━━ DATA PROVIDED ━━
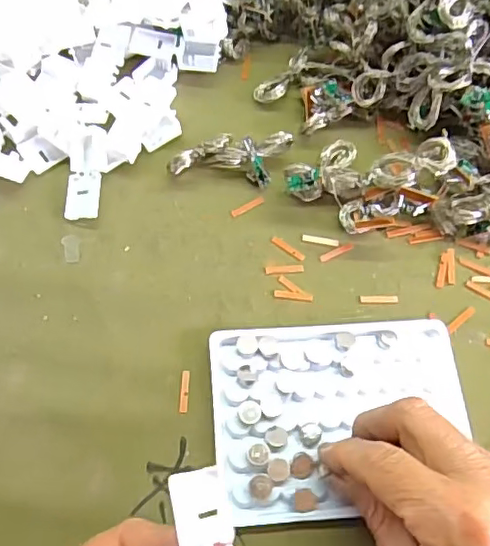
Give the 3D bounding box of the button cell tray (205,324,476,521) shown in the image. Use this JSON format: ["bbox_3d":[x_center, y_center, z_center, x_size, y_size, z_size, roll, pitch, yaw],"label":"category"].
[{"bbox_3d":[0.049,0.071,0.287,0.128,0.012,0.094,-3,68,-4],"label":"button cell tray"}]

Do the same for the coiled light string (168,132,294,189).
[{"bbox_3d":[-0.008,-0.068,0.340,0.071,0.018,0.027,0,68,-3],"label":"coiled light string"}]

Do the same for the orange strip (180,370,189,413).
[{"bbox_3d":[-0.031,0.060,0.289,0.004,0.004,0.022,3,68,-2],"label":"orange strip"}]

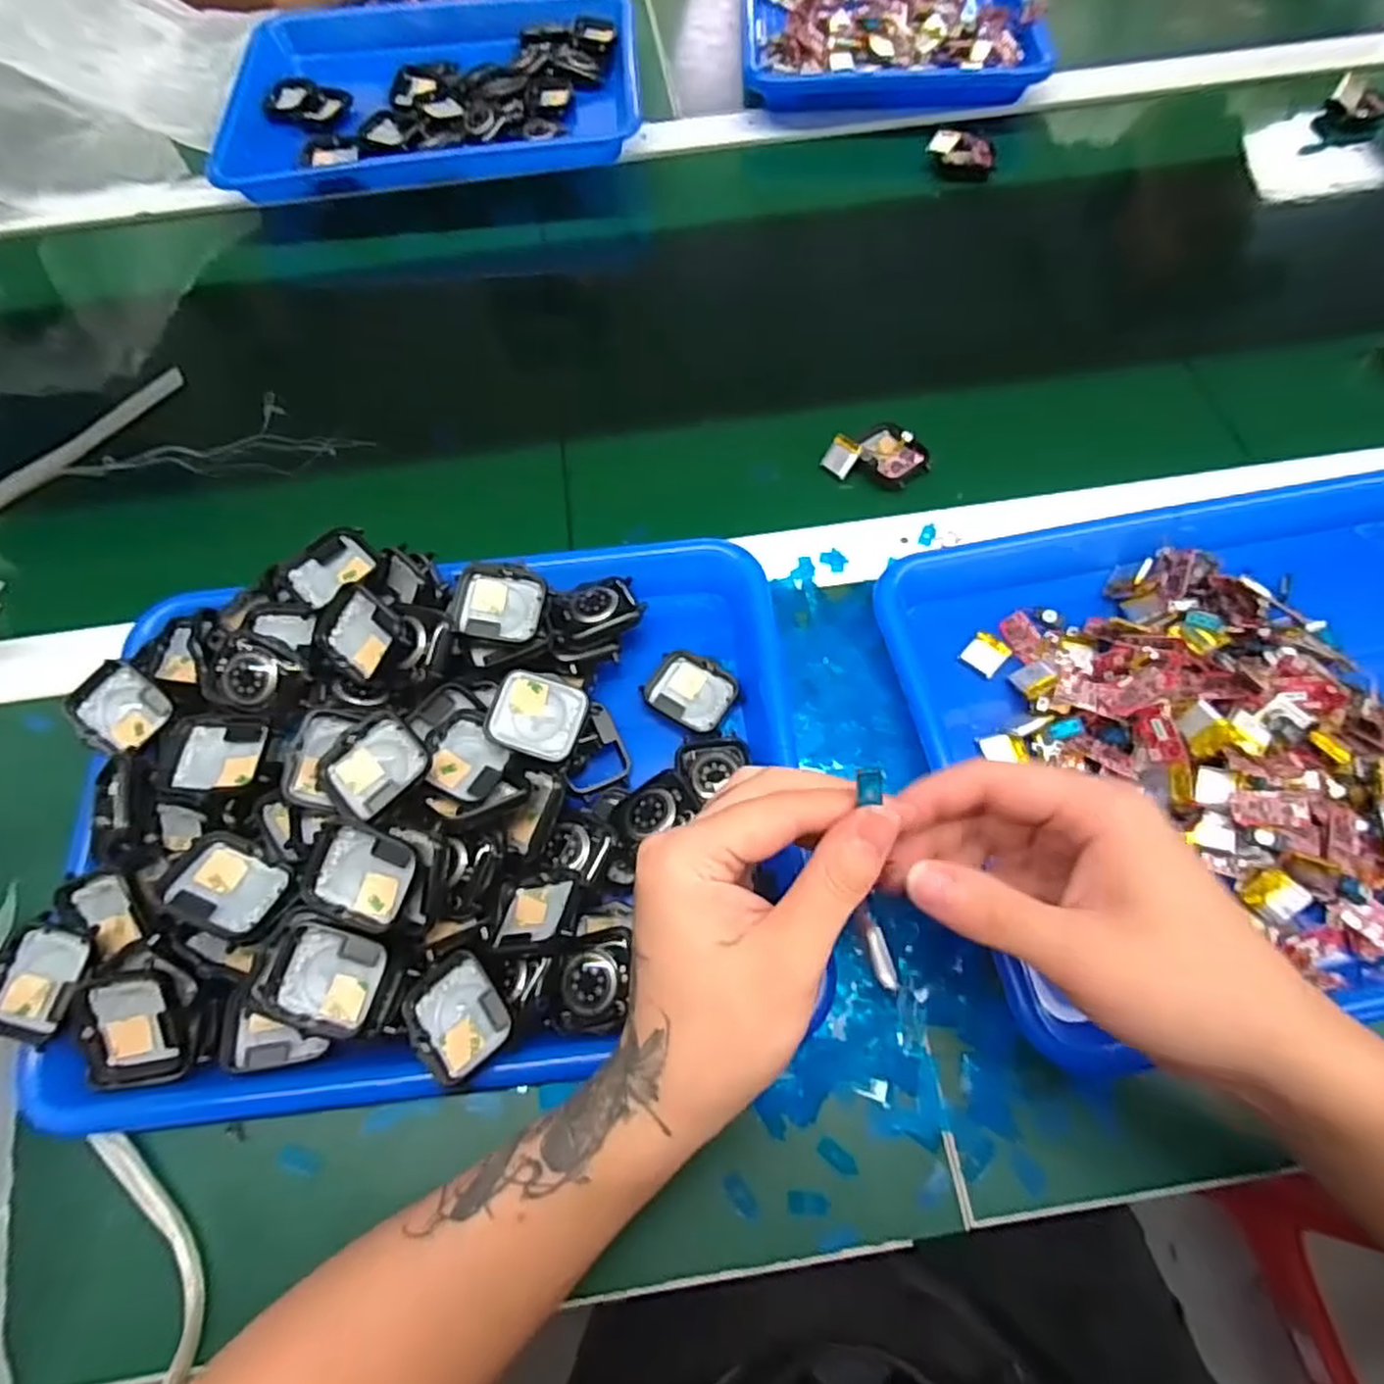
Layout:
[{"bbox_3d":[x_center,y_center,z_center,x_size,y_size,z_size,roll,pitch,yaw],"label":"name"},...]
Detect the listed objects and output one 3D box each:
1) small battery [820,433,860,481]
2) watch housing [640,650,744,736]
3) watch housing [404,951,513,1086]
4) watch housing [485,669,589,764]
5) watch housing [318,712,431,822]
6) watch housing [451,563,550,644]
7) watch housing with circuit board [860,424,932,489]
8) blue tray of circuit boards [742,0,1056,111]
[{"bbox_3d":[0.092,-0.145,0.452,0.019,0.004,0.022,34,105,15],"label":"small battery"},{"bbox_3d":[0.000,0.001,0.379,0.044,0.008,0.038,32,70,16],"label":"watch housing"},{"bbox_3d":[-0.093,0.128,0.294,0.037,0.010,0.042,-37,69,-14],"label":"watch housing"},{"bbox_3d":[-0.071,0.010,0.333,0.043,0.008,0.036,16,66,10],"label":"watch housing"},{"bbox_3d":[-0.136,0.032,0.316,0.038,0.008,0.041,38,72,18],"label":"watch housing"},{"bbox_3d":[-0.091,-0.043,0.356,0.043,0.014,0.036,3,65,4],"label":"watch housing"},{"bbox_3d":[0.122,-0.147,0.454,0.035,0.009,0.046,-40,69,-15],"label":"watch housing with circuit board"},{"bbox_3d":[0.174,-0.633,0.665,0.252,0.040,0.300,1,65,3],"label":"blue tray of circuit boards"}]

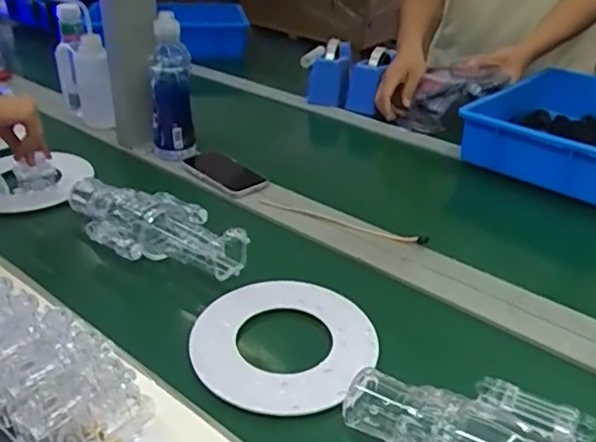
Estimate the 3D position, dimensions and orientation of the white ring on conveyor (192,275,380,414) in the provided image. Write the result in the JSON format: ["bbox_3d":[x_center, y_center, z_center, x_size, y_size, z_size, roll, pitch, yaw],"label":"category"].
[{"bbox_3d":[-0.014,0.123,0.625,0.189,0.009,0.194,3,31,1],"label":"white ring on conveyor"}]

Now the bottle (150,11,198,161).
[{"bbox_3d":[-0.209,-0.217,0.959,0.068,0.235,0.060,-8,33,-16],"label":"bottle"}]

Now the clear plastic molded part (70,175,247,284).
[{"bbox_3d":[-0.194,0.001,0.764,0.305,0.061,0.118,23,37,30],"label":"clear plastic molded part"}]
━━━
━━ DATA PROVIDED ━━
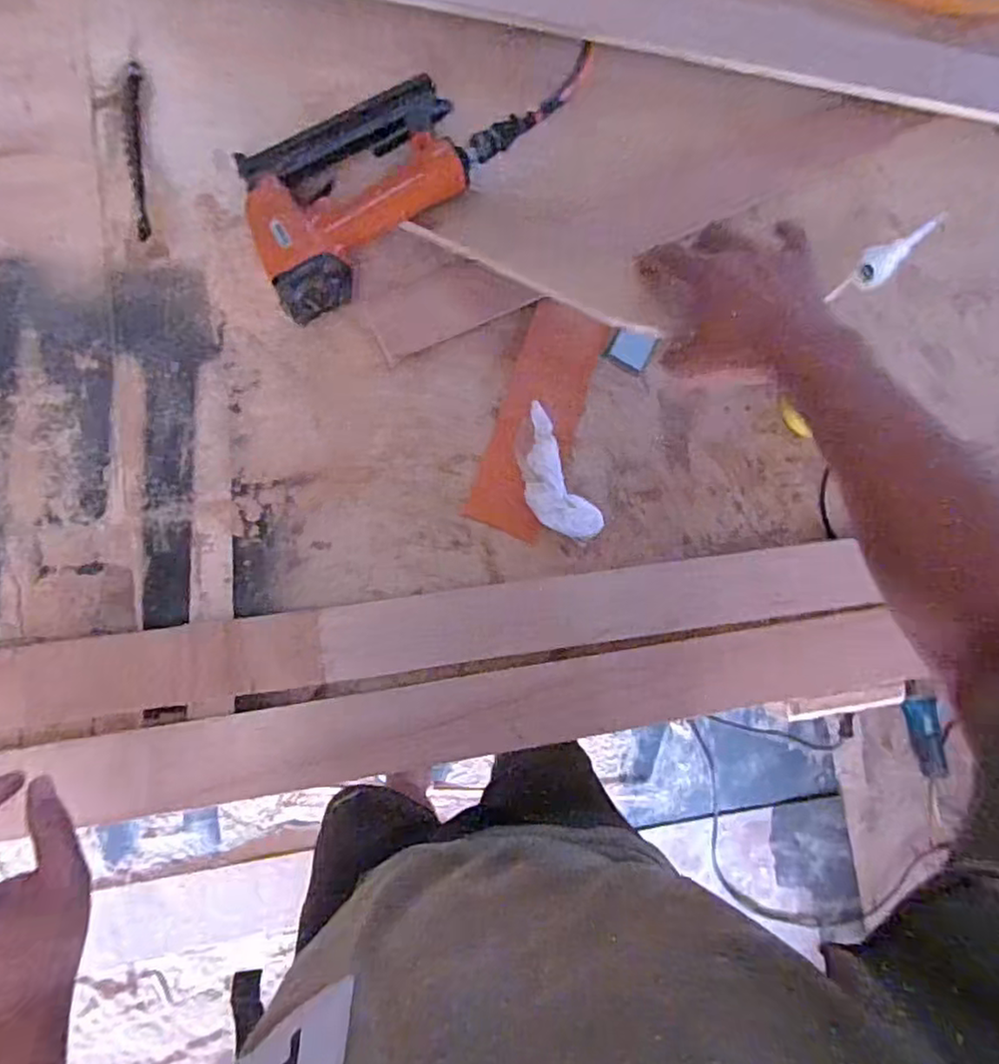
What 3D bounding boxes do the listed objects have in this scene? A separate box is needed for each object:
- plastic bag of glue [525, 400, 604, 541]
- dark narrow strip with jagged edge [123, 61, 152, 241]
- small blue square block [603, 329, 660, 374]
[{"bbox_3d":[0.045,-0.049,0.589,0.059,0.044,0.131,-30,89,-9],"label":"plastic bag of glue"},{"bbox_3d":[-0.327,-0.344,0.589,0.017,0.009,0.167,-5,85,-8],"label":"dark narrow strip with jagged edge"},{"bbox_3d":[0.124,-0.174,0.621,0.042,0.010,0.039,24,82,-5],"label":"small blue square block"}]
━━━
━━ DATA PROVIDED ━━
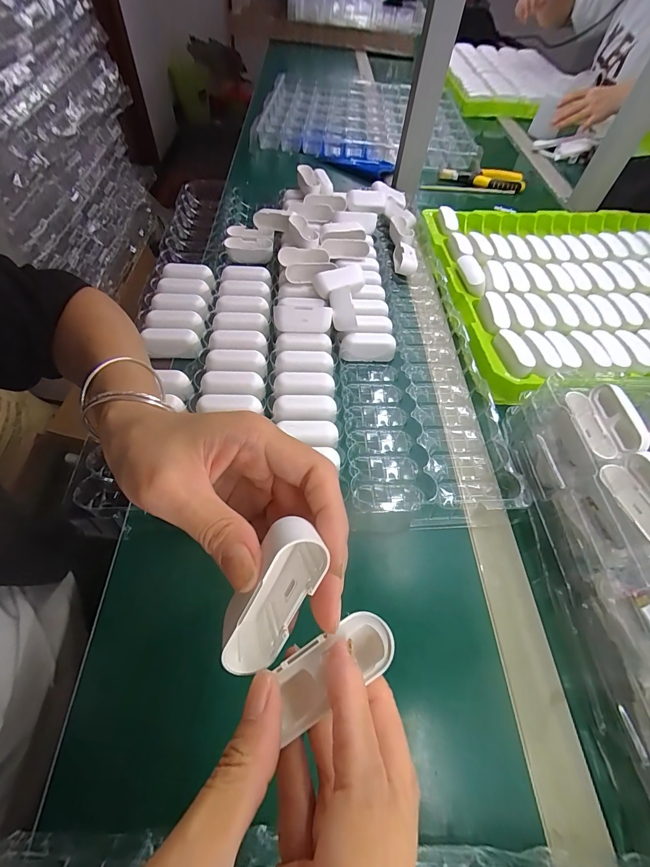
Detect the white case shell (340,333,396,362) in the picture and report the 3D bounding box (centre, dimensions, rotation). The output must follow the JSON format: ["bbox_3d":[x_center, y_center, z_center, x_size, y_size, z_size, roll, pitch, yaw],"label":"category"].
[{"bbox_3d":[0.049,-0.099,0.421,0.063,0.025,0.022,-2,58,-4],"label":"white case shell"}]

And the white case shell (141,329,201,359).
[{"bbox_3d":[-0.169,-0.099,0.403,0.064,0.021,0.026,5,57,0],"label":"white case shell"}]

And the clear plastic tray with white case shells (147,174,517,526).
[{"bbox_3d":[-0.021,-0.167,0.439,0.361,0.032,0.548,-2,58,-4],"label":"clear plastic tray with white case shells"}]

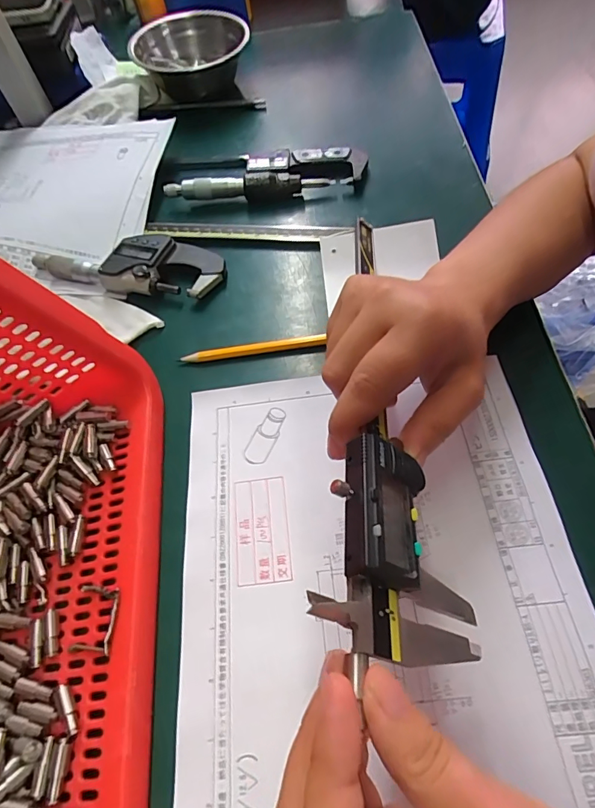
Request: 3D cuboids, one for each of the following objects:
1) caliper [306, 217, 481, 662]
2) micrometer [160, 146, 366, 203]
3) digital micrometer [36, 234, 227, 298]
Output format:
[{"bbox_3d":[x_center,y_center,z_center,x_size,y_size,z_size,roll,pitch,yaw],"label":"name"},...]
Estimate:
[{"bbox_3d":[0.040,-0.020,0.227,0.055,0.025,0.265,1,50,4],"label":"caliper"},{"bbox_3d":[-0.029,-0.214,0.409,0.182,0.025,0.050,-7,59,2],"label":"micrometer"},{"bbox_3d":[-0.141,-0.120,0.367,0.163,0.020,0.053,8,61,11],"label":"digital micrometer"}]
━━━
▶ **WHAT TO WORK ON**: Wherever a line of the entries holds the string "each", copy that line.

▶ **EXPECTED OUTPUT**:
Detect the listed objects and output one 3D box each:
What 3D bounding boxes do the listed objects have in this scene? A separate box is needed for each object:
Request: 3D cuboids, one for each of the following objects:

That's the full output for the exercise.